Mehr Bildung ist nie verkehrt. Aber Bildung ist auch nicht das Allheilmittel. Außerdem: Veränderungen im Bildungssystem werden erst viele Jahre später Früchte tragen. Politische Herausforderungen löst man über politische Entscheidungen.
Welche Entscheidungen müssten denn getroffen werden, um zum Beispiel ein Erstarken der AfD zu verhindern?
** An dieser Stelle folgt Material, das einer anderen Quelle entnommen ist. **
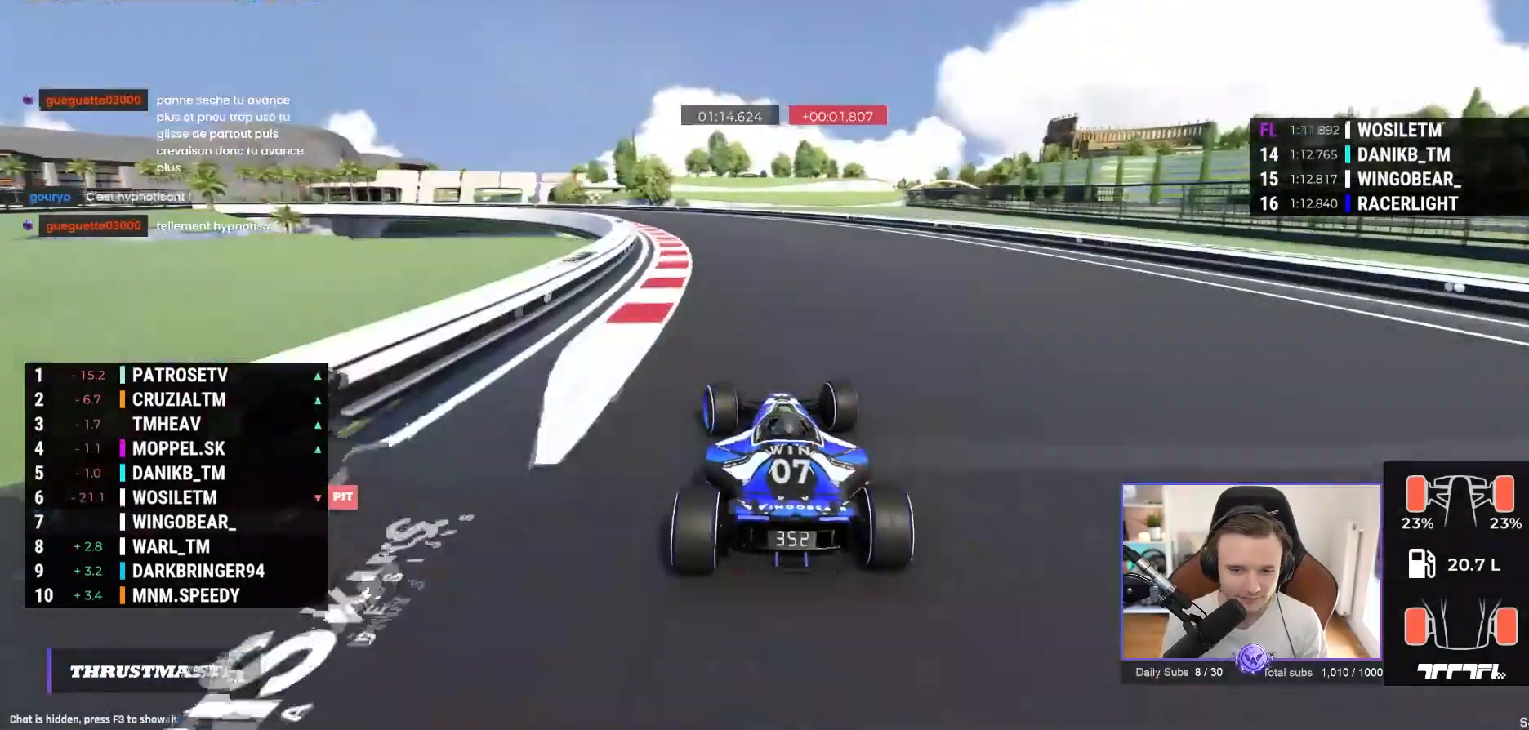
{"buttons": ["A"], "left_stick": "left", "events": []}
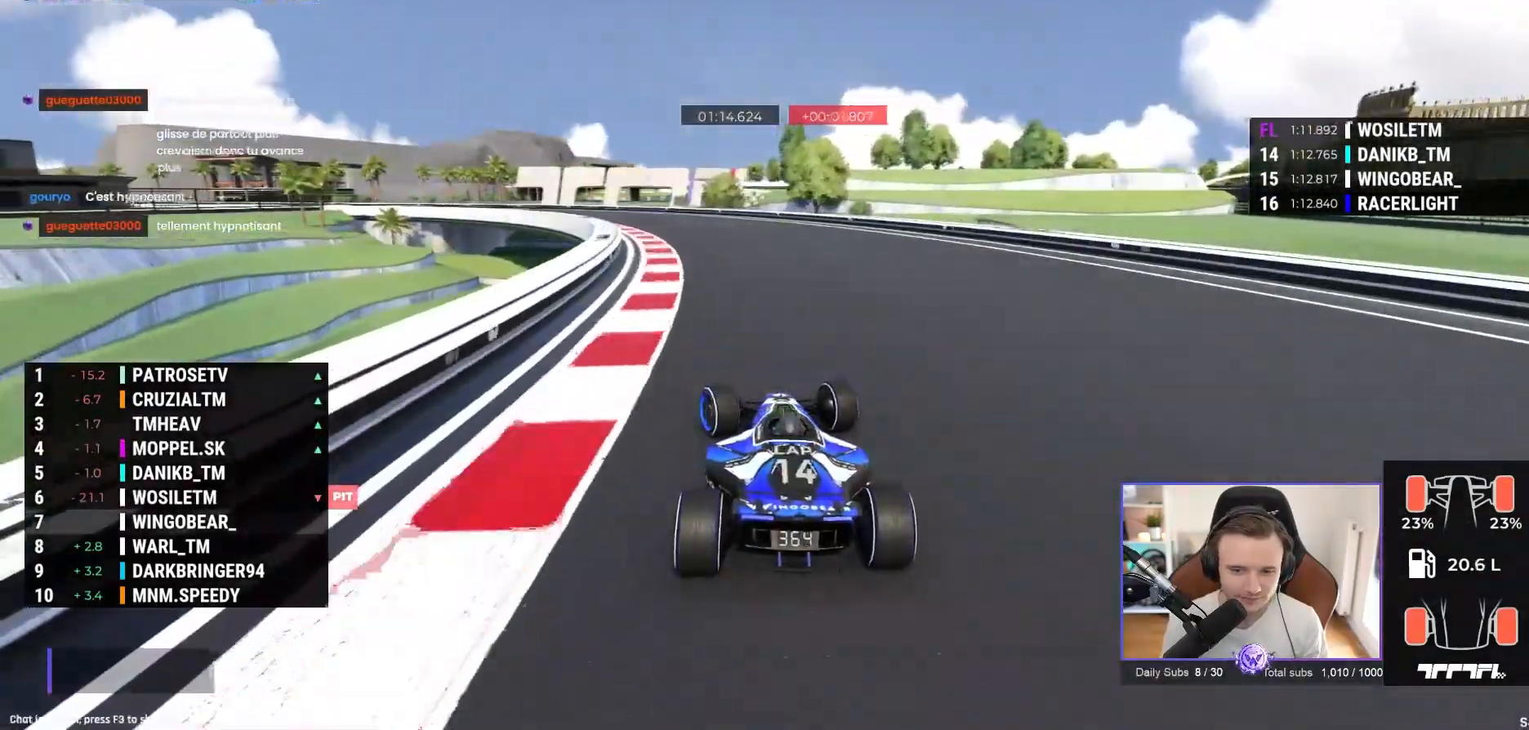
{"buttons": ["A"], "left_stick": "left", "events": []}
Erst einmal müssen wir den Hintergrund verstehen, warum die AfD gerade so stark ist. Verschiedene Dinge sind da aktuell relevant. Wir leben in einer unsicheren Zeit. Wir haben weltpolitisch und ökologisch immer größere Herausforderungen, hinzu kommen bei uns die demografischen Veränderungen. Wenn die Gegenwart hochproblematisch wirkt und die Zukunft den Eindruck macht, dass es noch schlimmer werden könnte, fangen viele Leute an, die Vergangenheit zu glorifizieren. Und genau das nutzen Populisten, egal, in welches Land wir schauen: Zurück in die angeblich guten alten Zeiten. Die Aufgabe ist daher, die Gegenwart klarer zu beschreiben und eine Zukunftsperspektive zu entwickeln, die Chancen und Orientierung bietet.
Kann Schule es überhaupt leisten, aus Jugendlichen mündige Bürger zu machen?
Das sollte eine Zielperspektive sein. Aber erst einmal sollten wir anerkennen, dass das weder in der Vergangenheit noch in der Gegenwart besonders gut geklappt hat. Ich finde es problematisch, wenn die Älteren sagen, gerade heute wäre in dieser Hinsicht etwas nicht in Ordnung. Wir sehen, dass junge Menschen viel mehr partizipieren wollen, dass sie politisierter sind und viele Ungerechtigkeiten wahrnehmen. Wir müssen politische Bildung als übergreifende Herausforderung sehen, also auch in der Erwachsenenbildung. Man muss Schulen auch in die Lage versetzen, politische Bildung besser umzusetzen.
Welche Bedingungen bräuchte es?
Es braucht natürlich mehr Geld und bessere Rahmenbedingungen insgesamt, damit die Bildungsinstitutionen überhaupt vernünftig arbeiten können. Dann braucht es aber auch eine Umorganisation. Es gibt massive Veränderungen, unsere Schulen aber sind noch sehr in der Vergangenheit gefangen.
Welche massiven Veränderungen sind es, die auf Schule einwirken?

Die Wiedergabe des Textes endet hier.